BRIEF:
Take the material below and output exactly the run of lines from the one containing "ontologier – så" down to the one containing "faktiskt rent teoretiskt", with both included.
** Opening MATERIAL SHOWN block **
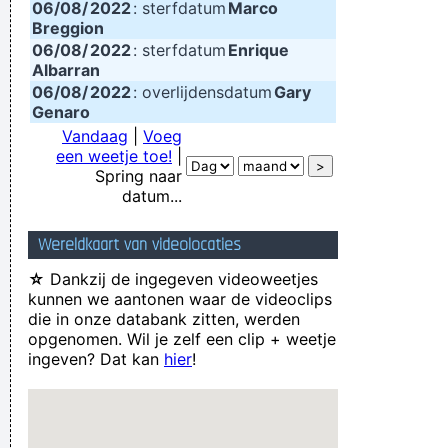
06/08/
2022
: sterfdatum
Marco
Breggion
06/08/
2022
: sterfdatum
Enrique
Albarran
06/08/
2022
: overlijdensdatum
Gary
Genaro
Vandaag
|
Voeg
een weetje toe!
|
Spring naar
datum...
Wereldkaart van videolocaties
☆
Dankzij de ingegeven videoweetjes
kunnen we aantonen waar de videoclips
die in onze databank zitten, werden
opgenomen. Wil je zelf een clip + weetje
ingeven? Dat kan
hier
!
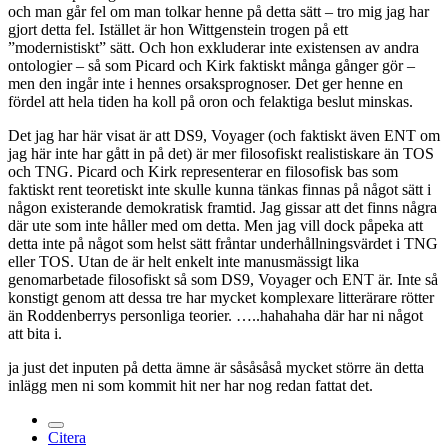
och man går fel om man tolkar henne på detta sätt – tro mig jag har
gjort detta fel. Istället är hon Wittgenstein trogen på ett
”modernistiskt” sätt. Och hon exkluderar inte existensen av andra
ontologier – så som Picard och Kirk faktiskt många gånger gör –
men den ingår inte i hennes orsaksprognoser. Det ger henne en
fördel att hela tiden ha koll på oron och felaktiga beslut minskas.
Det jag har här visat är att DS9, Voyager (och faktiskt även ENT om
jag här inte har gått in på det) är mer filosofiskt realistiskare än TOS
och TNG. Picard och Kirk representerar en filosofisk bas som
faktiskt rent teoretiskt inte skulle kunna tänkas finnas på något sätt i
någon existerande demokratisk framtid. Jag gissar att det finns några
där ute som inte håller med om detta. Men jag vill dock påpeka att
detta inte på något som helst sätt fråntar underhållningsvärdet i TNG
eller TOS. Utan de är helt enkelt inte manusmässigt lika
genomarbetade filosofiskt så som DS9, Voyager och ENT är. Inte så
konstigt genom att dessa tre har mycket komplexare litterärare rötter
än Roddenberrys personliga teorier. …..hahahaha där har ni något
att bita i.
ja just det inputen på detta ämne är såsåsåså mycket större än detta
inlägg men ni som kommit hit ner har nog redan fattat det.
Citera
** Closing MATERIAL SHOWN block **
TASK RESULT:
ontologier – så som Picard och Kirk faktiskt många gånger gör –
men den ingår inte i hennes orsaksprognoser. Det ger henne en
fördel att hela tiden ha koll på oron och felaktiga beslut minskas.
Det jag har här visat är att DS9, Voyager (och faktiskt även ENT om
jag här inte har gått in på det) är mer filosofiskt realistiskare än TOS
och TNG. Picard och Kirk representerar en filosofisk bas som
faktiskt rent teoretiskt inte skulle kunna tänkas finnas på något sätt i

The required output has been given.